According to a year-end report from analyst Brett Knoblauch, the market may be in the early stages of a cryptocurrency winter, echoing the four-year cycle in Bitcoin’s history. Bitcoin is roughly 85 days removed from its peak, and Knoblauch said the price could remain under pressure for months, possibly even testing the Strategy (MSTR) average breakeven price of close to $75,000.

However, unlike past recessions, this one may not be defined by a massive liquidation or structural failure. Knoblauch said it is institutional players, rather than retail traders, that are now shaping the contours of the market, and he has seen a widening gap between token price performance and what is actually happening behind the scenes, particularly in decentralized finance (DeFi), tokenized assets and crypto infrastructure.

Take the tokenization of real world assets (RWA) as an example. According to the report, the value of on-chain tokenized RWA (assets such as credit products, U.S. Treasuries and stocks) has tripled in one year to $18.5 billion. Cantor said that this number could exceed $50 billion by 2026 as more financial institutions experiment with on-chain settlement.

This shift is also reflected in the way cryptocurrencies are traded. Decentralized exchanges (DEX), which operate without intermediaries, are taking market share from centralized venues.

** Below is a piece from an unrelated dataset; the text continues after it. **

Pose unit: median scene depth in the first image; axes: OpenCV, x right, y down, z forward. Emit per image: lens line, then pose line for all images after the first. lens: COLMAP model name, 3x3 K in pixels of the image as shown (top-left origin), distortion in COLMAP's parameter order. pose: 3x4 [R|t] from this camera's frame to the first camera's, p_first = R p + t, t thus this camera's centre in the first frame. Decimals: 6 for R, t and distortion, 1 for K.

While trading volumes are likely to decline in 2026 as Bitcoin prices fall, Cantor said he expects decentralized exchanges, especially perpetual futures trading, to continue to grow as infrastructure and user experience improve.

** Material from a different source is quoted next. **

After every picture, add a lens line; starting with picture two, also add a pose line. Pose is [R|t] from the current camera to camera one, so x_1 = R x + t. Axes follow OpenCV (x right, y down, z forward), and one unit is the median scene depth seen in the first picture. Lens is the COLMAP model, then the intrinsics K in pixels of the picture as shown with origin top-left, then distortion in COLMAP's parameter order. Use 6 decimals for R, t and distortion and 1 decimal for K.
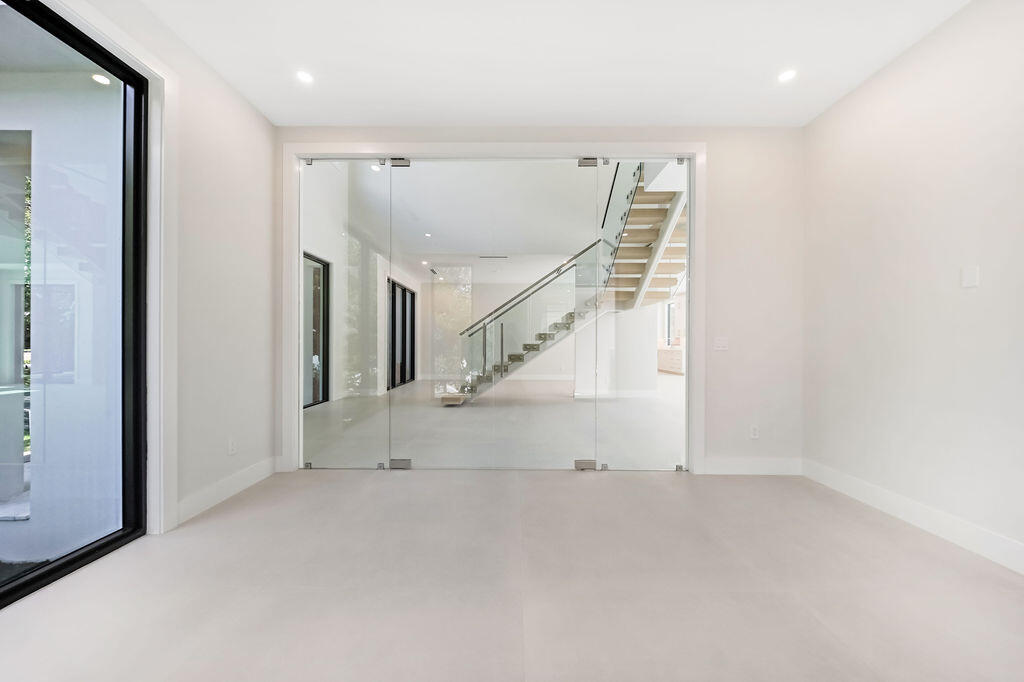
lens RADIAL K [[358.9, 0, 512.1], [0, 358.9, 345.0], [0, 0, 1]] dist [-0.019866, -0.000049]
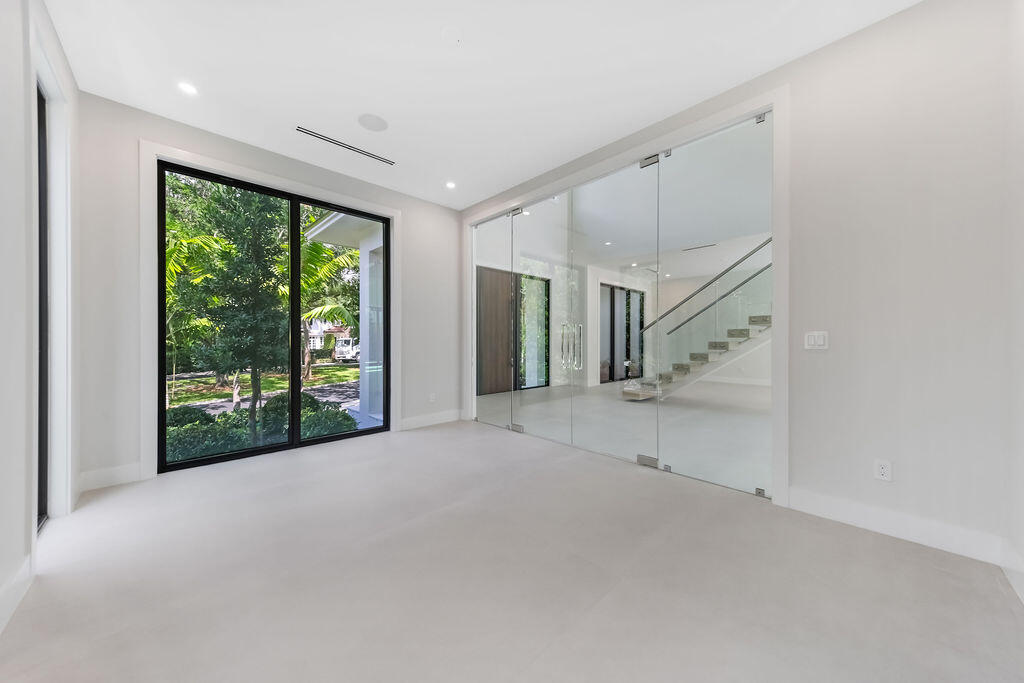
lens RADIAL K [[365.5, 0, 509.7], [0, 365.5, 342.6], [0, 0, 1]] dist [-0.000325, -0.000041]
pose [[0.678898, -0.000660, -0.734233, 0.702892], [-0.000211, 0.999999, -0.001094, 0.000582], [0.734233, 0.000898, 0.678897, 0.008244]]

Regulatory clarity is a critical part of this evolving landscape. The report states that the recently passed Digital Asset Market Clarity Act (CLARITY) in the United States marks a turning point. The law defines when digital assets are considered securities rather than commodities and assigns primary regulatory authority over the spot cryptocurrency market to the Commodity Futures Trading Commission (CFTC) once a decentralization threshold is reached.

This legal framework could reduce overall risk and open the door for banks and asset managers to participate more directly in the crypto market. It also strengthens the legitimacy of decentralized protocols by providing a path to compliance, which has historically been a major obstacle.

Other trends highlighted by Cantor include the rise of on-chain prediction markets, particularly in the sports betting space, where transaction volume has surged to more than $5.9 billion, accounting for more than 50% of DraftKings’ total volume in the third quarter. Companies such as Robinhood (HOOD), Coinbase (COIN), and Gemini (GEMI) have entered the industry with fairer, order book-driven alternatives to traditional sports betting.

Still, risks remain. Bitcoin’s price is only about 17% higher than Bitcoin finance firm Strategy’s average cost basis. Even if Cantor thinks the company is unlikely to sell, a drop below that level could unsettle the market. Meanwhile, digital asset trust (DAT) accumulation has slowed as token prices and trust premiums have compressed.

The next big breakout for cryptocurrencies may not come in the coming year. But even as prices cool, the foundation for more durable infrastructure and deeper institutional adoption appears to be solidifying.